Quick & easy Paella

Mark Hughes Leftovers, Light Lunches, Main Courses, Rubs, Spice, Taste products 0 Comments

Like risotto, paella is sometimes thought of as a dark art, when in reality it’s pretty straightforward. Rick Stein once said that when he’d asked ‘how the risotto was’ in a restaurant, the answer was simply ‘we have some excellent stock’. Therein lies the secret; good stock turns a good risotto or paella a great risotto or paella. But, more on making stock in another post (it’s really easy). For now, we’ll assume you’ve either got a nice stock in the fridge or are using a nice shop-bought one. If you’re buying a concentrated stock, opt for the liquid or gel stock rather than a one of the famous cubes if you can as it will likely have less salt in it and this makes a big difference to the end result.

This is incredibly versatile dish and you can use prawns, squid, fish, in fact any seafood really. If you like chicken in yours, add a bit of that too. I usually have a ‘fish pie mix’ bag on the go in the freezer where I add any leftover (uncooked) prawns, fish or other seafood that isn’t enough for a meal on its own but is terrific for saving up.

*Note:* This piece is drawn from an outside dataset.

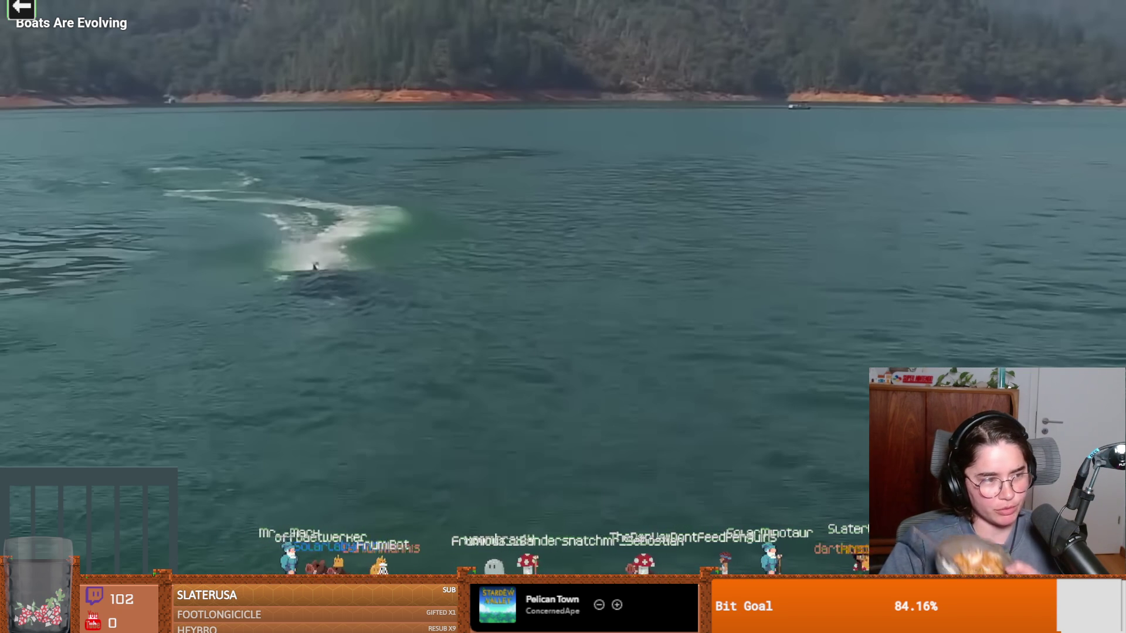
left_click(600, 340)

Purists may well make their own paella seasoning, but ours has lovely spanish paprika, tomato, spanish saffron & more for a fantastic, authentic flavour with no fuss.

Ingredients (serves 2)

  • 2 fish fillets, skinless – I used smoked haddock, but anything is fine
  • 2 tsp Paella Spice seasoning
  • 2 handfuls of rice (about 70g per person)
  • 1 pint of vegetable or fish stock
  • finely diced onion
  • squeeze of lemon juice
  • a few chunks of chorizo
  • drizzle of rapeseed oil
  • half a glass of dry wine, vermouth, noilly prat or similar (optional)
  • pinch of salt & pepper
  • handful of finely chopped, fresh parsley

Directions

  1. Dice the onion and sweat gently over a low heat in a splash of rapeseed oil for 4-5 minutes
  2. Add the chorizo (if using) and the Paella Spice seasoning; stir well and cook for 1 minute to kick start the spice
  3. Add the rice and stir to coat the grains in the oil and spice
  4. Turm up the heat and add the wine or vermouth, if using; keep stirring gently and be careful for flames!
  5. Once this has reduced completely, add the stock and give it a gentle stir
  6. Reduce the heat so it gently blips away for 12 minutes or so, or until the rice is cooked; you may need to adjust the heat to ensure the stock is on track to be fully absorbed by the end of the 12 minutes. Don’t be scared to add a touch more liquid if you get ahead of yourself though.
  7. 5 minutes before the rice is cooked and the stock is absorbed, add the fish fillets and jiggle them around in the pan so they’re pretty much covered; they’ll only need the final 5 minutes of cooking time. This would be the time to add any prawns, mussels or anything else you’re having
  8. Take off the heat, squeeze over the lemon, sprinkle over the parsley and season to taste
  9. Serve with crusty bread and a cool, crisp wine!
The key difference between risotto and paella is the lack of stirring which makes it the perfect dish to impress with the minimum of fuss. In fact, the base should get a little dry, almost forming a light crust that’s packed with flavour. If you prefer not to have the crust, make sure you add a touch more stock and keep the heat low when cooking, but you really should try it!
There you have it, one of the quickest, easiest paella dishes you could wish for and, depending how extravagant you are with the seafood, relatively cheap. The Paella Spice seasoning is enough for 4-5 meals and a couple of handful of rice won’t cost much. The payoff, however, is incredible flavour and a dish you’ll want to try again!